Coup d’arrêt au printemps 2008 : les
ménages emprunteurs ne peuvent plus
rembourser leurs prêts à cause de la
montée des taux d’intérêts, la bulle de
l’endettement privée éclate et le
système se grippe. Le système financier
est contaminé par ces titres pourris et
la contagion est rapide : leur valeur
s’effondre, la confiance des
investisseurs chute et le système du
prêt interbancaire est vite gelé.
Le bénéfice est triple pour
l’oligarchie bancaire : après avoir tiré
profit du crédit facile dans la première
phase, elle fabrique les conditions
d’une crise artificielle qui obligera
les États (donc l’argent public) à les
renflouer dans la seconde phase et elle
décuplera ses gains en plaçant des pays
entiers sous sa dépendance grâce au
creusement des dettes souveraines et au
gonflement des taux d’intérêt de leur
financement, dans la troisième.
2ème acte :
déclencher une crise de la dette
(automne 2008)
Le déclencheur de la crise dite des «
subprimes » est connu.
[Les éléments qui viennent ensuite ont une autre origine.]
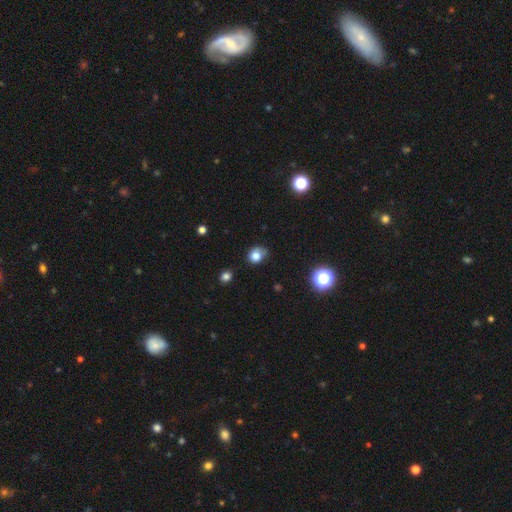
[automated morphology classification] A smooth galaxy with no disk features (78%) that is round (63%). Merging: none (58%).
L’administration
Bush nationalise AIG et Bank of America,
rachète Merril Lynch … mais refuse de
sauver la banque d’investissement Lehman
Brothers qui se déclare en faillite le
15 septembre, faisant alors chuter
toutes les places boursières mondiales.
Par cette décision, le secrétaire au
Trésor Henry Paulson fait d’une pierre
trois coups : il sacrifie un concurrent
direct de Goldman Sachs – banque qu’il a
présidé entre 1998 et 2006 et dont il
continue en sous-main de défendre les
intérêts –, et il fabrique les
conditions d’une crise providentielle
pour la finance tout en raflant l’argent
public aux seuls bénéfices des banques
privées grâce au « plan Paulson ».
3ème : fabriquer
une crise bancaire en Europe (2008-2009)
Conjointement présenté par la Réserve
fédérale et le Trésor, le « plan Paulson »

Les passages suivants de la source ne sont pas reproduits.